It was Lihala’s vision that got Chikondi up and going but the story really begins with two little girls, Fidess and Shakila. The Chikondi website tells the story:
“Both of their parents had died and the girls were severely malnourished and dressed in rags. Their grandmother was distraught; she was trying to take care of a large and very poor family and couldn’t afford to take care of the twins. Desperate for help, she called us.
“Max (Lihala), Chikondi’s founding father, and Edass, our head matron, travelled hundreds of kilometres by bus to rescue the girls. The trip back to Chikondi was difficult and the girls cried the whole way. Once arriving at Chikondi, the girls were fed, bathed and given new clothes. When shown this kindness they realized it was a safe, loving environment and within a few days, were happily and quickly settling into their new home.
“Soon the word spread that Chikondi was a safe haven for orphaned children. We get regular calls requesting help, and we take care of as many children as we can. It is difficult when the resources are low, food costs are up, rooms are full, and we have to say no.”
Lihala’s life is intertwined with Chikondi now. Her last trip there she was there for four months and that’s where she met and married her husband Max.
Now she dedicates her life to the orphanage. In the fall she has organized a fundraising ride from Campbell River to Victoria.

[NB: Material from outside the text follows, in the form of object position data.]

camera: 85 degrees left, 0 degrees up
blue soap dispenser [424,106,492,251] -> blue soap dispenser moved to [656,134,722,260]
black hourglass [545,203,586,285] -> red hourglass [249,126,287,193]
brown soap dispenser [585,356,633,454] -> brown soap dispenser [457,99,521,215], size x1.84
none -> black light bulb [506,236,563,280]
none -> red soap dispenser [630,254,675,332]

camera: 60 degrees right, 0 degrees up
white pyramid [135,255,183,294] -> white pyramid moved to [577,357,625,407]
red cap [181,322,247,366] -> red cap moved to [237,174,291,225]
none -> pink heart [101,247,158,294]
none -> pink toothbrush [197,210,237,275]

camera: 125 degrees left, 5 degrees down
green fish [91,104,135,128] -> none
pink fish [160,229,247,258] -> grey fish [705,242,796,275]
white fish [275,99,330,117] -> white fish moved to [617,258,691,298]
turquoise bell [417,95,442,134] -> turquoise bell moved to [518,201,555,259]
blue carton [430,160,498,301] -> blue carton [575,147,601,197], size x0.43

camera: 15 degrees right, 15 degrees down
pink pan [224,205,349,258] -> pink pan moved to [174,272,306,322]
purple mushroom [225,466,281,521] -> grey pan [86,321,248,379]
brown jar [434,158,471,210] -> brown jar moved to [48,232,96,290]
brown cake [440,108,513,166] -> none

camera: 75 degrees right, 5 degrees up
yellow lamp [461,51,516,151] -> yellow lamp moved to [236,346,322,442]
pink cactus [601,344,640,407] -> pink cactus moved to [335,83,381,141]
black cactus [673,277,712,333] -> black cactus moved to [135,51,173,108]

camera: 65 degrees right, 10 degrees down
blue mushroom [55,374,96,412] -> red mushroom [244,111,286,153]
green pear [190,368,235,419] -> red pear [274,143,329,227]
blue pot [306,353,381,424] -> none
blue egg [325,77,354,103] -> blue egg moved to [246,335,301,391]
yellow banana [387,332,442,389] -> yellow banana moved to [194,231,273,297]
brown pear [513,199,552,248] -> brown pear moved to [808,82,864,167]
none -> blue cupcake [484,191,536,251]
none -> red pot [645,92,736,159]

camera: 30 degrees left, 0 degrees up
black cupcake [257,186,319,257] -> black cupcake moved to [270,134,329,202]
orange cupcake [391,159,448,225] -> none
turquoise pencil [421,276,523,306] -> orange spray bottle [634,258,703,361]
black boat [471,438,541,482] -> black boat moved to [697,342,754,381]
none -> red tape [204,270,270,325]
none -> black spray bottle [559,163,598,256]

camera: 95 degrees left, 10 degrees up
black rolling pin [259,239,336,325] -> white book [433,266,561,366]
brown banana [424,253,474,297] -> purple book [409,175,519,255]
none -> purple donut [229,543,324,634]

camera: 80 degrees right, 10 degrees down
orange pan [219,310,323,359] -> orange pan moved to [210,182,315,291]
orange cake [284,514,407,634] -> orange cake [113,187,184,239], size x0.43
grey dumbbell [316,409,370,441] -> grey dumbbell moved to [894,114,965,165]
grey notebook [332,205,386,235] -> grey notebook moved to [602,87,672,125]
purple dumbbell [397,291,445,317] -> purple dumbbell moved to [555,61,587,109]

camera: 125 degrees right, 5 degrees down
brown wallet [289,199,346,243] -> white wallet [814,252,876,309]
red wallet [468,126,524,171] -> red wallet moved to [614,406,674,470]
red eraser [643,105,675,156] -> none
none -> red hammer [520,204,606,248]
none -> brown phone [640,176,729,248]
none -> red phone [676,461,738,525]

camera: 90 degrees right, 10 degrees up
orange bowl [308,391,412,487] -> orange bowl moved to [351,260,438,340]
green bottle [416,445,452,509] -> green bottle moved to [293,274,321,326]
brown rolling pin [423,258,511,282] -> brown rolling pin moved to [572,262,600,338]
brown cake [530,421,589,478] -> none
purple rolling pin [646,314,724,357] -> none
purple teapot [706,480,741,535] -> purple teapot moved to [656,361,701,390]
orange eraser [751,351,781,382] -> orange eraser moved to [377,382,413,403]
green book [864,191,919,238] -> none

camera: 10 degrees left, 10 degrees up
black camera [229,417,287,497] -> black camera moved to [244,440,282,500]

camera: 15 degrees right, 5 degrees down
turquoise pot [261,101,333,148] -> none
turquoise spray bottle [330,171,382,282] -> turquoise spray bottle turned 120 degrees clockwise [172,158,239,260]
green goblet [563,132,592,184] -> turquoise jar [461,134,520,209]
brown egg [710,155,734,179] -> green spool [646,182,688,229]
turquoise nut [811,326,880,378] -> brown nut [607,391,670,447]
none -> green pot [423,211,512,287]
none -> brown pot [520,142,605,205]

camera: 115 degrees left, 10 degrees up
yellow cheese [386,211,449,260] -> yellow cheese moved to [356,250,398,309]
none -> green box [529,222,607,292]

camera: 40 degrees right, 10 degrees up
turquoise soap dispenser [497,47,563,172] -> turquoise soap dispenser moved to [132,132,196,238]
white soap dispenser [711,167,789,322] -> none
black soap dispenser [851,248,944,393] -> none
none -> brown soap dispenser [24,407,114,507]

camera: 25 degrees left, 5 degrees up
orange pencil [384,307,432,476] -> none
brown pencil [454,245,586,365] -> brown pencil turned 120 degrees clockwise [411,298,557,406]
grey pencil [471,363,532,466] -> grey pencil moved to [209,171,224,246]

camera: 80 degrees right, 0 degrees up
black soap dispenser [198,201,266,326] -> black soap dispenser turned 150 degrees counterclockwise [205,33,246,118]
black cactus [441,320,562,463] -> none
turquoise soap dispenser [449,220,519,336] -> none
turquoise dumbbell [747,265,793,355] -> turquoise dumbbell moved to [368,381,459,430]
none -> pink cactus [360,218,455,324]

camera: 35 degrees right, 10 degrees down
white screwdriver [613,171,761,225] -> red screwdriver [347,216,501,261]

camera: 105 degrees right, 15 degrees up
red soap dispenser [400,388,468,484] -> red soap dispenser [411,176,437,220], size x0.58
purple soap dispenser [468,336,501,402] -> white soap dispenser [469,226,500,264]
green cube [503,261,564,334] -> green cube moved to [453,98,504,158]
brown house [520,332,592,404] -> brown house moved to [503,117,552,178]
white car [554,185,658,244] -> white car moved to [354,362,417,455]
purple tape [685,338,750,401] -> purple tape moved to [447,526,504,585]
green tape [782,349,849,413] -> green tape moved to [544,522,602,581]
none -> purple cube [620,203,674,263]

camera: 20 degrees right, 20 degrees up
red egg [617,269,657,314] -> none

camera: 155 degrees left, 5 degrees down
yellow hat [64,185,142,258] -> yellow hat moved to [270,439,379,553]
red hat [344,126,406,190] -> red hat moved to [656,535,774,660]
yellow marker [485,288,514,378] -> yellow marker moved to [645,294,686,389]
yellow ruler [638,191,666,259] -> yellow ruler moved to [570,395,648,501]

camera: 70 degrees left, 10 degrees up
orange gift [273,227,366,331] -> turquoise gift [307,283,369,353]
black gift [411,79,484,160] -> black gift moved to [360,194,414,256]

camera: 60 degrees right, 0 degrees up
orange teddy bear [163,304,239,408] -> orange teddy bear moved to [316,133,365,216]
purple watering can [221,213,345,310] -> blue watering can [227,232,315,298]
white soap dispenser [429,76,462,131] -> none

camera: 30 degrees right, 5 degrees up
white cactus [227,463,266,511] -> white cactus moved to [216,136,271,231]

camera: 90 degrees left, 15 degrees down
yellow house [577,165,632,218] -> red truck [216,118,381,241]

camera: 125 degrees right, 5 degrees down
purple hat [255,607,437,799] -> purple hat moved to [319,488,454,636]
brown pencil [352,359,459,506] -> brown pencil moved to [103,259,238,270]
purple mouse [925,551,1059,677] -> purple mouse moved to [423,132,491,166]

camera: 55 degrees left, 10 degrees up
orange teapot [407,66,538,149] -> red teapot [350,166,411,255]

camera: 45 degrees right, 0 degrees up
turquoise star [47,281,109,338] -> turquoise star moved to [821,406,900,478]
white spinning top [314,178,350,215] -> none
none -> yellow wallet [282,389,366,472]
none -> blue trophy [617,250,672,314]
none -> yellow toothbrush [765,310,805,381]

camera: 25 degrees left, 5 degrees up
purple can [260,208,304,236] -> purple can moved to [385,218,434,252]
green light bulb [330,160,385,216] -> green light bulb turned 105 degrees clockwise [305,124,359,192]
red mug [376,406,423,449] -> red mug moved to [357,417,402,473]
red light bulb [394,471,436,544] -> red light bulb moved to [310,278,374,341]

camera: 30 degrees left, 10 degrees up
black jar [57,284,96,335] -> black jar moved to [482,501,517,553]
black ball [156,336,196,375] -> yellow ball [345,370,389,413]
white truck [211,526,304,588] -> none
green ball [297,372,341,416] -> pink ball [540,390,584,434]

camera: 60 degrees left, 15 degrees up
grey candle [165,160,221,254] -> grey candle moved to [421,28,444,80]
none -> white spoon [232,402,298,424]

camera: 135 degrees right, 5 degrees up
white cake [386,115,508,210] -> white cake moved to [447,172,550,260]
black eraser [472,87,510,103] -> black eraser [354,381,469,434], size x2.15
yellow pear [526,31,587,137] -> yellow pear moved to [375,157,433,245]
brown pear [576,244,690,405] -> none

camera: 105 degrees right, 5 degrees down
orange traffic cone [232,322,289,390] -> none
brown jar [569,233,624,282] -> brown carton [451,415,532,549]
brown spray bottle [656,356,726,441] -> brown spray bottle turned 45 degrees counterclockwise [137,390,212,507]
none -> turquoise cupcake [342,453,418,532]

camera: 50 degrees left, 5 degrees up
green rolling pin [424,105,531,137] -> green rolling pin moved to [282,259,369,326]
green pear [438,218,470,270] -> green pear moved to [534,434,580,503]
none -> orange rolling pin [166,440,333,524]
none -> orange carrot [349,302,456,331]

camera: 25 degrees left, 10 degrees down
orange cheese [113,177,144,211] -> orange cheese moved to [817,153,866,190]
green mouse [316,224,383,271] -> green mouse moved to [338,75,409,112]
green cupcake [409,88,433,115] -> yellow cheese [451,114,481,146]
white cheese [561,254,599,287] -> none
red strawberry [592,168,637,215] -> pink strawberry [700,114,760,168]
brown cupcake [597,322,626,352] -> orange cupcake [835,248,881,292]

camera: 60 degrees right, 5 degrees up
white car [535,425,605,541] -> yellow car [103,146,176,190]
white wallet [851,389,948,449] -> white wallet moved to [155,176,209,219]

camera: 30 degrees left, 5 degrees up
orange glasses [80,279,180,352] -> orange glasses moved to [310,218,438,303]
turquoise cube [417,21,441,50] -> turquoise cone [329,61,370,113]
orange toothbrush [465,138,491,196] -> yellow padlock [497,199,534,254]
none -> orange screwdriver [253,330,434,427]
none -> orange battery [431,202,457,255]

She comes by her desire to help the less fortunate honestly. Strong family values were instilled in Lihala at a young age. Born and raised in Alberta in a Christian family of Scottish and German heritage.
“I come from very good role models,” she said. “My mother was always kind hearted. My mother was my mentor.”
Her family now consists of the orphans and her husband Max who is an orphan himself. “He is an orphan so he understands,” Lihala said.
Family is important in Malawi as well. “The Malawian people are very warmhearted,” Lihala said. “They call their country the “warm heart of Africa.”
The Chikondi orphanage is operated out of a house where the children can receive good care in a clean and safe environment. “They are comfortable. They don’t have lots but they have a bed and they are thankful for that.”
Lihala hopes to create a legacy of caring and hope that continues well into the future. She is well on the way to getting what she wants.